WORK TO BE COMPLETED:
Nothing beyond the line containing "en el concurso, que" is to be printed; print exactly each line from the start of the records below through that line, leaving out pictures.

RECORDS SHOWN:
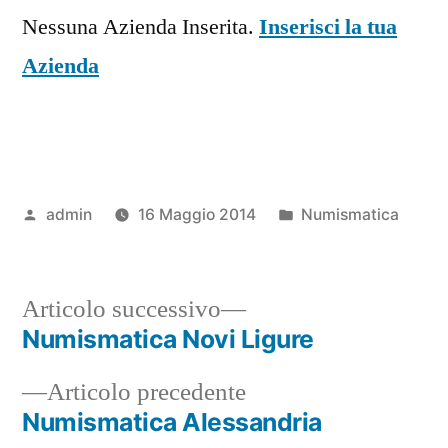
Nessuna Azienda Inserita.
Inserisci la tua
Azienda
Pubblicato
Pubblicato
admin
16 Maggio 2014
Numismatica
da
in
Articolo
Articolo successivo
successivo:
Numismatica Novi Ligure
Navigazione
Articolo
Articolo precedente
articoli
precedente:
Numismatica Alessandria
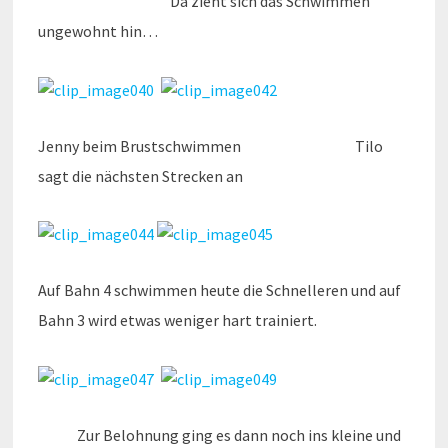
Da zieht sich das Schwimmen
ungewohnt hin…
Jenny beim Brustschwimmen Tilo
sagt die nächsten Strecken an
Auf Bahn 4 schwimmen heute die Schnelleren und auf
Bahn 3 wird etwas weniger hart trainiert.
Zur Belohnung ging es dann noch ins kleine und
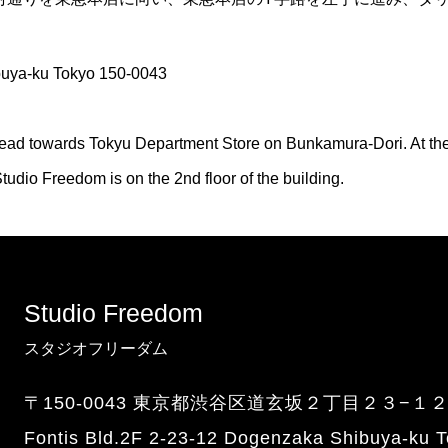
buya-ku Tokyo 150-0043
ead towards Tokyu Department Store on Bunkamura-Dori. At the Y
 Studio Freedom is on the 2nd floor of the building.
Studio Freedom
スタジオフリーダム
〒150-0043 東京都渋谷区道玄坂２丁目２３−１
Fontis Bld.2F 2-23-12 Dogenzaka Shibuya-ku 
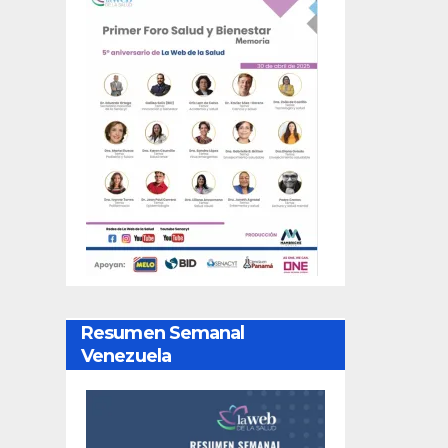
Resumen Semanal
Venezuela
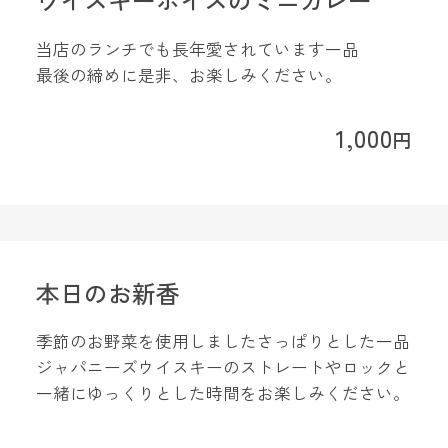
当店のランチでも長年愛されています一品
最後の締めに是非、お楽しみください。
1,000
円
本日のお新香
季節のお野菜を使用しましたさっぱりとした一品
ジャパニーズウイスキーのストレートやロックと
一緒にゆっくりとした時間をお楽しみください。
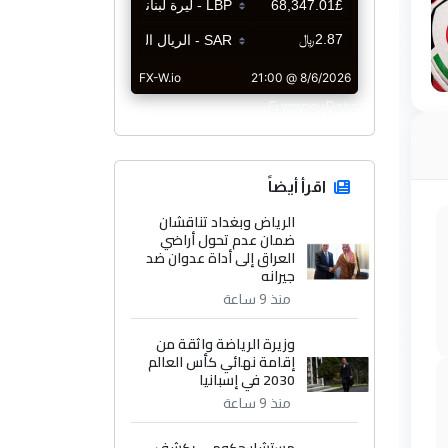
CurrencyRate
اقرأ أيضاً
الرياض وبغداد تناقشان
ضمان عدم تحول أراضي
العراق إلى أداة عدوان ضد
جيرانه
منذ 9 ساعة
وزيرة الرياضة واثقة من
إقامة نهائي كأس العالم
2030 في إسبانيا
منذ 9 ساعة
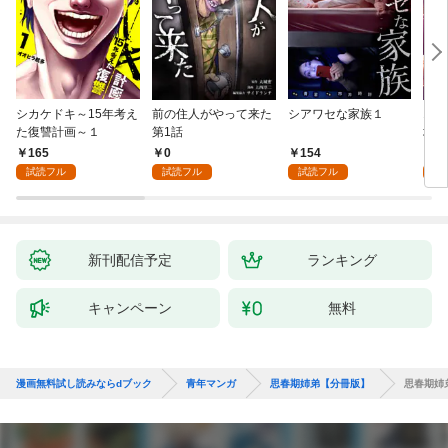
シカケドキ～15年考え
前の住人がやって来た
シアワセな家族１
16
た復讐計画～１
第1話
地獄
165
0
154
1
試読フル
試読フル
試読フル
試
新刊配信予定
ランキング
キャンペーン
無料
漫画無料試し読みならdブック
青年マンガ
思春期姉弟【分冊版】
思春期姉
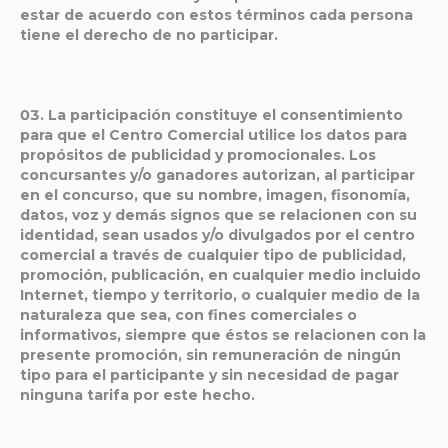
estar de acuerdo con estos términos cada persona
tiene el derecho de no participar.
La participación constituye el consentimiento
para que el Centro Comercial utilice los datos para
propósitos de publicidad y promocionales. Los
concursantes y/o ganadores autorizan, al participar
en el concurso, que su nombre, imagen, fisonomía,
datos, voz y demás signos que se relacionen con su
identidad, sean usados y/o divulgados por el centro
comercial a través de cualquier tipo de publicidad,
promoción, publicación, en cualquier medio incluido
Internet, tiempo y territorio, o cualquier medio de la
naturaleza que sea, con fines comerciales o
informativos, siempre que éstos se relacionen con la
presente promoción, sin remuneración de ningún
tipo para el participante y sin necesidad de pagar
ninguna tarifa por este hecho.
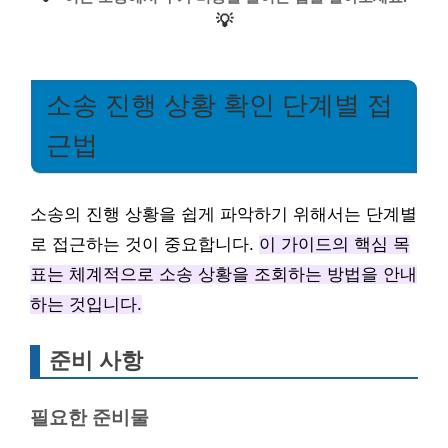
💡
소송 진행 상황 확인 단계별 접
근법
소송의 진행 상황을 쉽게 파악하기 위해서는 단계별
로 접근하는 것이 중요합니다.
이 가이드의 핵심 목
표는 체계적으로 소송 상황을 조회하는 방법을 안내
하는 것입니다.
준비 사항
필요한 준비물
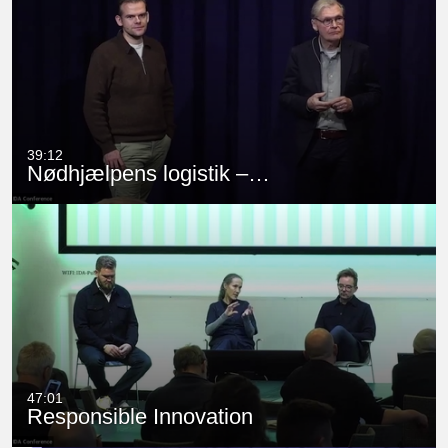
39:12
Nødhjælpens logistik –…
47:01
Responsible Innovation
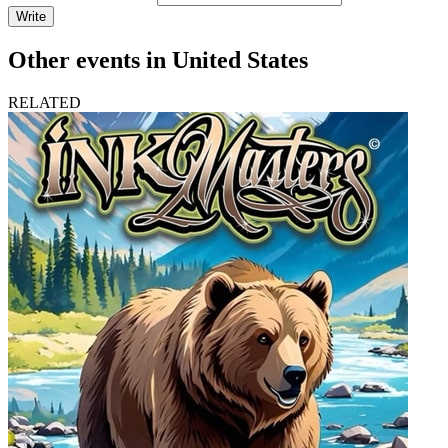
Write
Other events in United States
RELATED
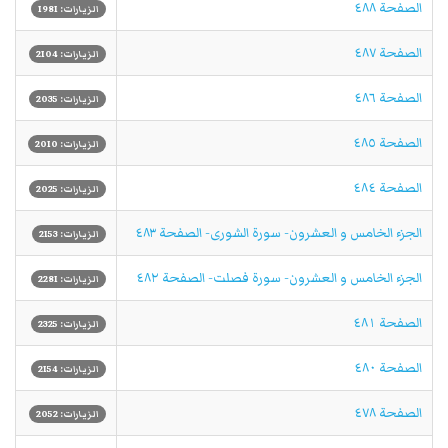
الصفحة ٤٨٨
الزيارات: 1981
الصفحة ٤٨٧
الزيارات: 2104
الصفحة ٤٨٦
الزيارات: 2035
الصفحة ٤٨٥
الزيارات: 2010
الصفحة ٤٨٤
الزيارات: 2025
الجزء الخامس و العشرون- سورة الشورى- الصفحة ٤٨٣
الزيارات: 2153
الجزء الخامس و العشرون- سورة فصلت- الصفحة ٤٨٢
الزيارات: 2281
الصفحة ٤٨١
الزيارات: 2325
الصفحة ٤٨٠
الزيارات: 2154
الصفحة ٤٧٨
الزيارات: 2052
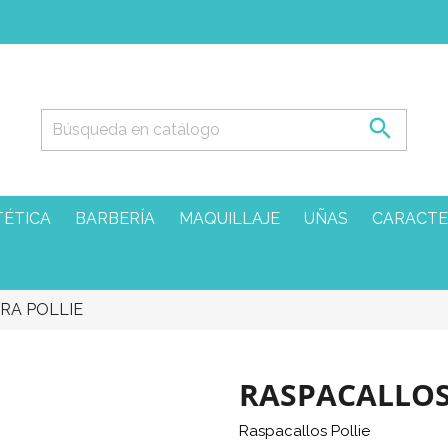

TÉTICA
BARBERÍA
MAQUILLAJE
UÑAS
CARACTE
RA POLLIE
RASPACALLOS
Raspacallos Pollie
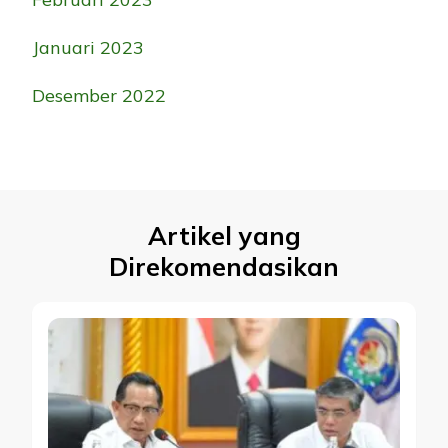
Januari 2023
Desember 2022
Artikel yang
Direkomendasikan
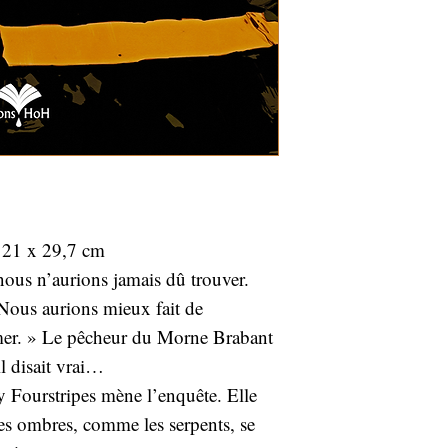
 21 x 29,7 cm
ous n’aurions jamais dû trouver.
. Nous aurions mieux fait de
mer. » Le pêcheur du Morne Brabant
il disait vrai…
y Fourstripes mène l’enquête. Elle
les ombres, comme les serpents, se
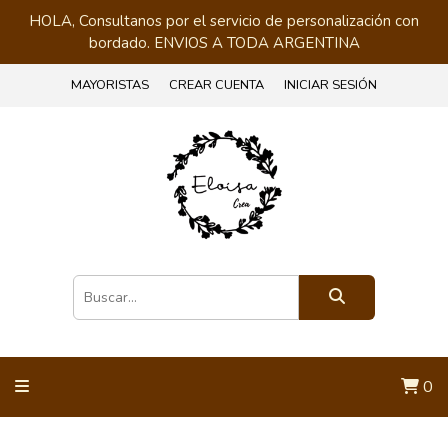
HOLA, Consultanos por el servicio de personalización con
bordado. ENVIOS A TODA ARGENTINA
MAYORISTAS
CREAR CUENTA
INICIAR SESIÓN
0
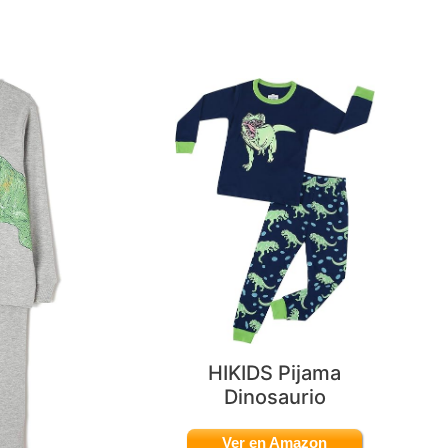
HIKIDS Pijama
Dinosaurio
Ver en Amazon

REPLY:
Nessuna Azienda Inserita.
Inserisci la tua
Azienda
Pubblicato
Pubblicato
admin
16 Maggio 2014
Numismatica
da
in
Articolo
Articolo successivo
successivo:
Numismatica Novi Ligure
Navigazione
Articolo
Articolo precedente
articoli
precedente:
Numismatica Alessandria
Da zieht sich das Schwimmen
ungewohnt hin…
Jenny beim Brustschwimmen Tilo
sagt die nächsten Strecken an
Auf Bahn 4 schwimmen heute die Schnelleren und auf
Bahn 3 wird etwas weniger hart trainiert.
Zur Belohnung ging es dann noch ins kleine und
buya-ku Tokyo 150-0043
ead towards Tokyu Department Store on Bunkamura-Dori. At the Y
 Studio Freedom is on the 2nd floor of the building.
Studio Freedom
スタジオフリーダム
〒150-0043 東京都渋谷区道玄坂２丁目２３−１
Fontis Bld.2F 2-23-12 Dogenzaka Shibuya-ku 
Resumen Semanal
Venezuela
当店のランチでも長年愛されています一品
最後の締めに是非、お楽しみください。
1,000
円
本日のお新香
季節のお野菜を使用しましたさっぱりとした一品
ジャパニーズウイスキーのストレートやロックと
一緒にゆっくりとした時間をお楽しみください。
CurrencyRate
اقرأ أيضاً
الرياض وبغداد تناقشان
ضمان عدم تحول أراضي
العراق إلى أداة عدوان ضد
جيرانه
منذ 9 ساعة
وزيرة الرياضة واثقة من
إقامة نهائي كأس العالم
2030 في إسبانيا
منذ 9 ساعة
シカケドキ～15年考え
前の住人がやって来た
シアワセな家族１
16
た復讐計画～１
第1話
地獄
165
0
154
1
試読フル
試読フル
試読フル
試
新刊配信予定
ランキング
キャンペーン
無料
漫画無料試し読みならdブック
青年マンガ
思春期姉弟【分冊版】
思春期姉
estar de acuerdo con estos términos cada persona
tiene el derecho de no participar.
La participación constituye el consentimiento
para que el Centro Comercial utilice los datos para
propósitos de publicidad y promocionales. Los
concursantes y/o ganadores autorizan, al participar
en el concurso, que su nombre, imagen, fisonomía,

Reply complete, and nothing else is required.